Début 64 : Au Cambodge, d’importantes manifestations étudiantes soutiennent Sihanouk dans sa lutte contre l’impérialisme américain. L’opposition au régime est à ce moment assez inexistante (Richer, 2009, p. 30).
Janvier 64 : Déplorant les limites qui leur ont été imposées précédemment, les chefs d’état-major interarmes américains interviennent dans un mémorandum pour étendre la guerre : « Les États-Unis doivent être prêts à écarter un grand nombre des restrictions qu’ils s’étaient imposées et qui maintenant limitent nos efforts, et à entreprendre les actions les plus audacieuses qui peuvent présenter de plus grands risques. » (cité in Halberstam, 1974, p. 383).
Une violente campagne de presse vise le premier ministre Tho, l’un des rares civils appartenant au gouvernement de l’après-Diem.
Selon Tra Van Don, « certaines personnalités prestigieuses de la faction des mandarins du parti Daï Viet réclament la formation d’un nouveau gouvernement, dont le premier ministre serait Le Van Kim. » Mais « la faction sudiste » du parti ne le soutient pas et lui barre même la route.
Une cabale se monte contre le gouvernement en place. Les généraux Nguyen Van Thieu, Khiem et Khanh l’accusent de « neutralisme », un concept gaullien de non-alignement du S-V que Tran Van Don reconnaît ne pas renier, y compris publiquement, à condition que le N-V y adhère également. Khanh dénonce cette position auprès des Américains et confie à Lodge qu’il a justement participé au coup d’État pour ne pas en arriver là. Décontenancés, les Américains jouent pourtant la carte de la neutralité en soutenant officiellement Minh (Tran Van Don, 1985, pp. 205-207).
Au Cambodge, manifestations spontanées de jeunes hostiles aux États-Unis. Nationalisation des banques, des assurances et de tout le secteur de l’import-export. Les entreprises étrangères sont indemnisées (Sihanouk, 1979, p. 237).
20 janvier 64 : Au Cambodge, exécution de Preap In (Khmer Serei, neveu de In Tam, gouverneur de la province de Takeo, voir 25 novembre 1963). Le film reproduisant avec beaucoup de détails son exécution, réalisé sur ordre de Sihanouk, est diffusé pendant un mois dans toutes les salles de cinéma et ce, à chaque séance.

════════

=== LISTE DES ACTIVITÉS ===
[1] Renvoyez à l'identique le passage de la chronologie qui commence par « Une cabale se » et se termine par « 1985, pp. 205-207). ».
[2] D'après la chronologie, quels secteurs sont nationalisés au Cambodge ?
[3] Pour chacune des affirmations suivantes, dites si elle concorde avec la chronologie, en répondant par oui ou par non et en citant les mots décisifs. (a) Le film de l'exécution de Preap In est projeté pendant un mois dans les salles de cinéma. (b) Les entreprises étrangères ne reçoivent aucune indemnisation. (c) Début 64, l'opposition au régime cambodgien est forte.

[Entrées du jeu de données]
════════

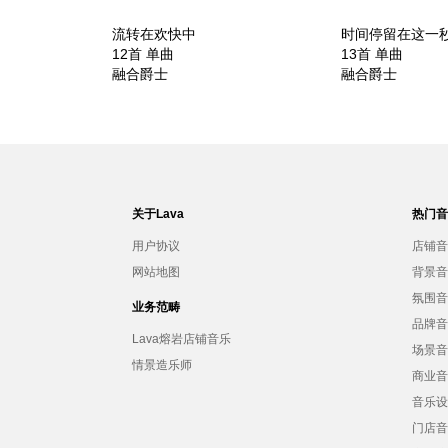
流转在欢快中
时间停留在这一
12首 单曲
13首 单曲
融合爵士
融合爵士
关于Lava
热门
用户协议
店铺
网站地图
背景
氛围
业务范畴
品牌
Lava熔岩店铺音乐
场景
情景造乐师
商业
音乐
门店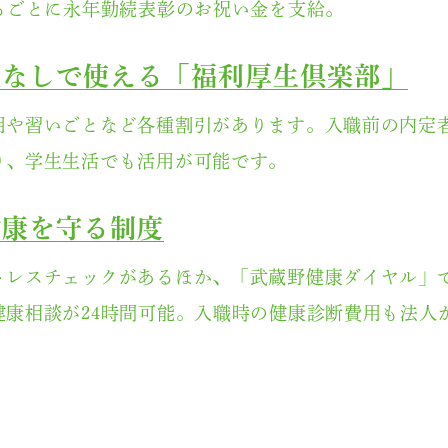
するごとに永年勤続表彰のお祝い金を支給。
担なしで使える「福利厚生倶楽部」
用や習いごとなど各種割引があります。入職前の内定
り、学生生活でも活用が可能です。
健康を守る制度
トレスチェックがあるほか、「武蔵野健康ダイヤル」
健康相談が24時間可能。入職時の健康診断費用も法人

════════

=== RÉPONSES DANS L'ORDRE ===
[1]
Une cabale se monte contre le gouvernement en place. Les généraux Nguyen Van Thieu, Khiem et Khanh l’accusent de « neutralisme », un concept gaullien de non-alignement du S-V que Tran Van Don reconnaît ne pas renier, y compris publiquement, à condition que le N-V y adhère également. Khanh dénonce cette position auprès des Américains et confie à Lodge qu’il a justement participé au coup d’État pour ne pas en arriver là. Décontenancés, les Américains jouent pourtant la carte de la neutralité en soutenant officiellement Minh (Tran Van Don, 1985, pp. 205-207).

[2] Les banques, les assurances et tout le secteur de l'import-export.

[3]
(a) Oui : « est diffusé pendant un mois dans toutes les salles de cinéma ».
(b) Non : « Les entreprises étrangères sont indemnisées ».
(c) Non : « L’opposition au régime est à ce moment assez inexistante ».